A presentation of "American Playhouse," it's such a superb, offbeat collection, one hopes more will follow. Conceived and produced by John H. Williams, it offers four riffs on a common theme: America, viewed personally. Only one of the four, Ralph Bakshi's "This Ain't Bebop," is a narrative. The others include two fine documentaries: Ed Lachman's "Get Your Kicks on Route 66," a racy ode to the great American '50s highway, and Mustapha Khan's "Reflections of a Native Son," a grim, clear-eyed look at the teen-age subculture of a South Bronx housing project. The fourth, Matt Mahurin's "Tribe," is a lyric kaleidoscope of public gestures in America: a cross between impressionist documentary, music video and live-action photo-essay.
"This Ain't Bebop" is, in a way, another nostalgia piece about the '50s. But this is nostalgia for the buried '50s: of the beat or counter-culture figures such as Jack Kerouac and Neal Cassady, James Dean and splatter-painter Jackson Pollock.
Brooklynite Bakshi follows an aging would-be hipster (Harvey Keitel) on his barren rounds through the pool halls and streets, looking for action and sex, juxtaposed with his memories of a '50s youth, and the self-destructive idols whose \o7 gestalt \f7 haunts him. Sinuous Miles Davis-style jazz threads under the action; "This Ain't Bebop" itself is an apocryphal remark attributed to Cassady as he collapses on the railroad tracks before his death.
Though Keitel's presence reminds us of Martin Scorsese's mean street ethos, Bakshi shows style and personality all his own. His first totally live-action effort suggests others should follow.
"This Ain't Bebop" is the longest of the shorts, but it doesn't dominate. The films all weave together, a quartet of variations on the theme of the American outsider: whether white, black, urban, western or on the road between. Subthemes trace their way from film to film, like the jazz and rock underscore.

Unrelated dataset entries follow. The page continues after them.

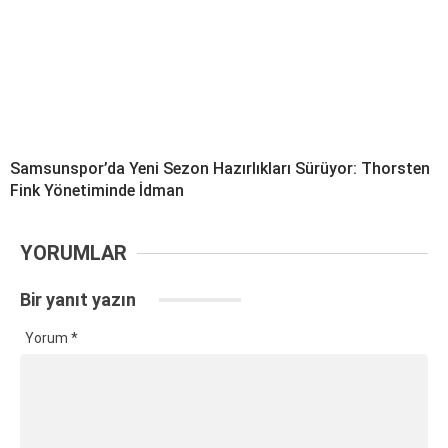
Samsunspor’da Yeni Sezon Hazırlıkları Sürüyor: Thorsten
Fink Yönetiminde İdman
YORUMLAR
Bir yanıt yazın
Yorum
*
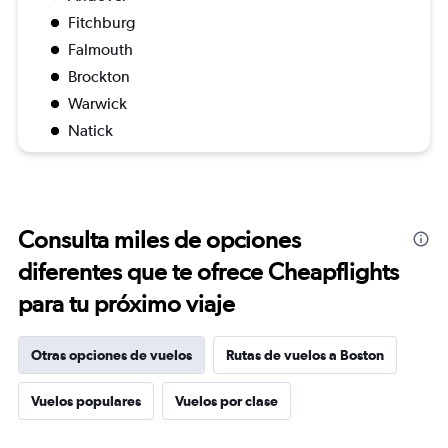
Fitchburg
Falmouth
Brockton
Warwick
Natick
Consulta miles de opciones
diferentes que te ofrece Cheapflights
para tu próximo viaje
Otras opciones de vuelos
Rutas de vuelos a Boston
Vuelos populares
Vuelos por clase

"Tribe" is probably the anthology's heart: with its multi-images of Americans of all classes, races and sexes in a huge dance--staged variously to the slow movement from Beethoven's Seventh Symphony, drums and "Hang On, Sloopy." And the shorts have been embedded in a rich collage of clips from bland, celebratory documentaries from the '50s and earlier: a technique that recalls experimental gems like Michael Wallin's "Decodings."
One other note on this excellent package. Khan's and Mahurin's films are in black-and-white; so are sections of Bakshi's and Lachman's. And they all look beautiful. In this sad time of the denigration of monochrome cinematography--through the colorizing antics of Ted Turner and his shortsighted industry supporters--watching four fine film makers make such creative modern use of black-and-white is heartening indeed.